§ **Aim of the exercise**
Edit the listing below by changing every "pose" to "view" and keeping everything else unchanged. Leave the pictures out of your answer.

§ **Excerpted records**

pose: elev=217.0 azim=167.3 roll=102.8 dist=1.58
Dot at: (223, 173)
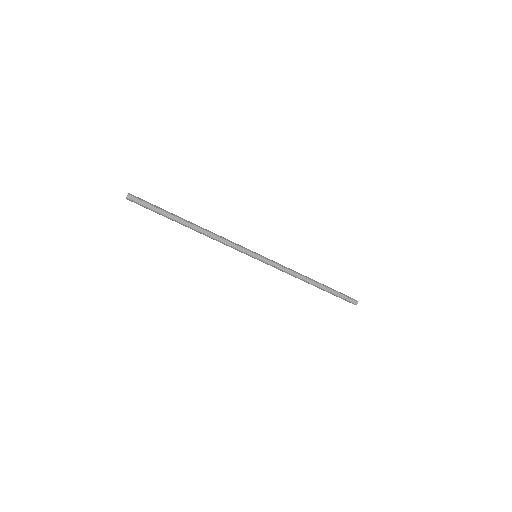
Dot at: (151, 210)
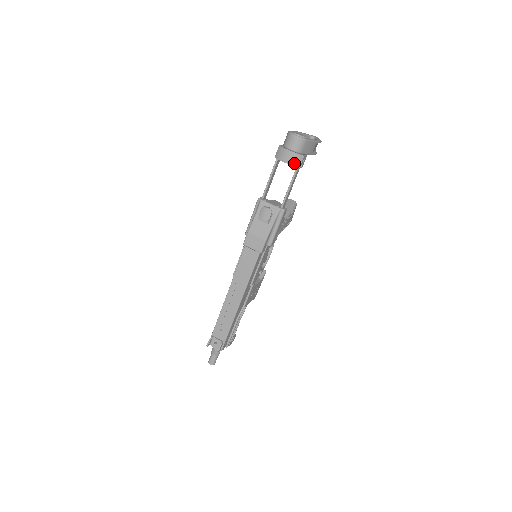
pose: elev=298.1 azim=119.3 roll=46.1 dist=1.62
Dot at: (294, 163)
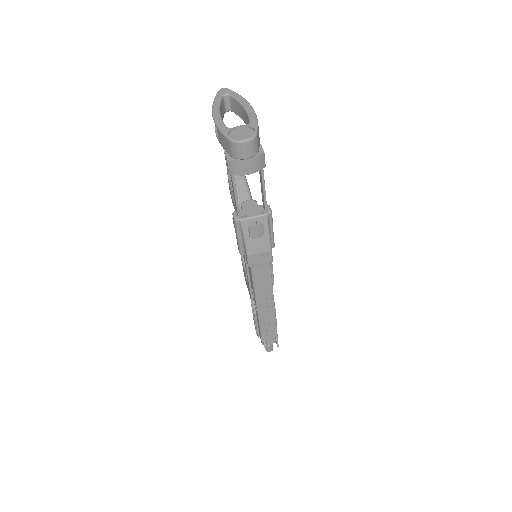
Dot at: (259, 168)
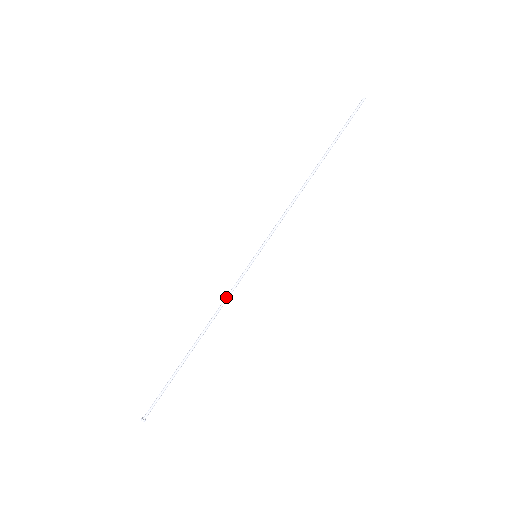
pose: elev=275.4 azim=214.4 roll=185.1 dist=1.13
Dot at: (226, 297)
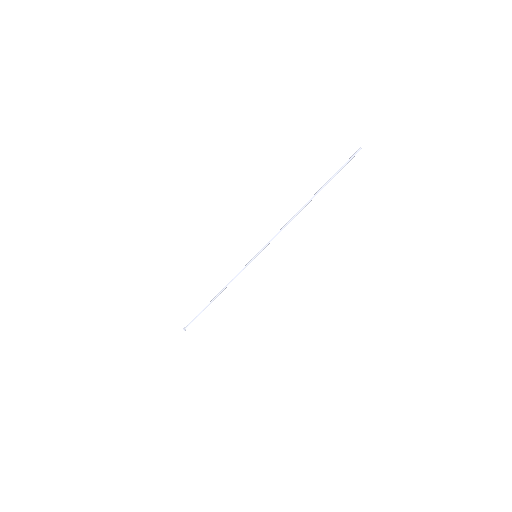
Dot at: (234, 277)
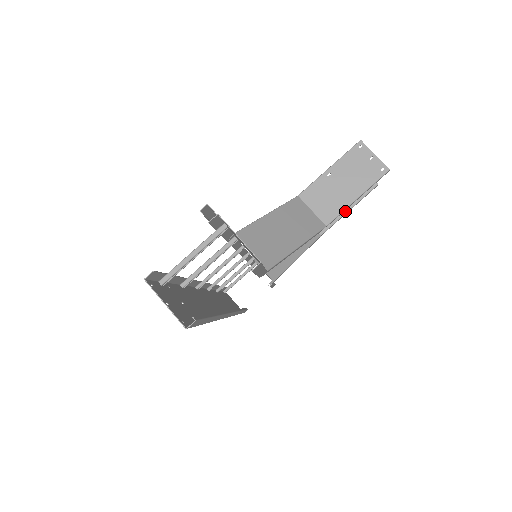
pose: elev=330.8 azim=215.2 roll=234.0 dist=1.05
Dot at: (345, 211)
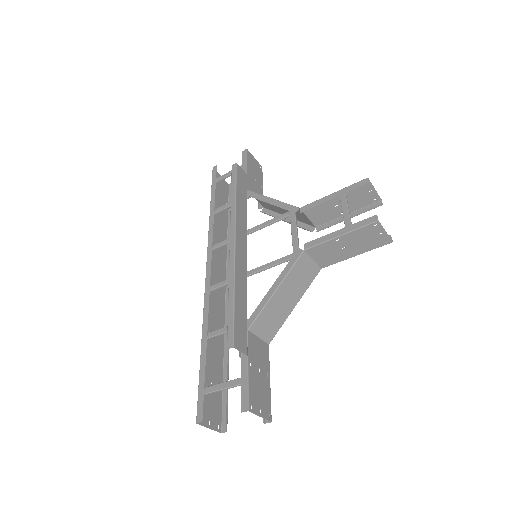
Dot at: occluded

§ **Task output**
view: elev=217.0 azim=167.3 roll=102.8 dist=1.58
Dot at: (223, 173)
Dot at: (151, 210)
view: elev=298.1 azim=119.3 roll=46.1 dist=1.62
Dot at: (294, 163)
Dot at: (259, 168)
view: elev=275.4 azim=214.4 roll=185.1 dist=1.13
Dot at: (226, 297)
Dot at: (234, 277)
view: elev=330.8 azim=215.2 roll=234.0 dist=1.05
Dot at: (345, 211)
Dot at: occluded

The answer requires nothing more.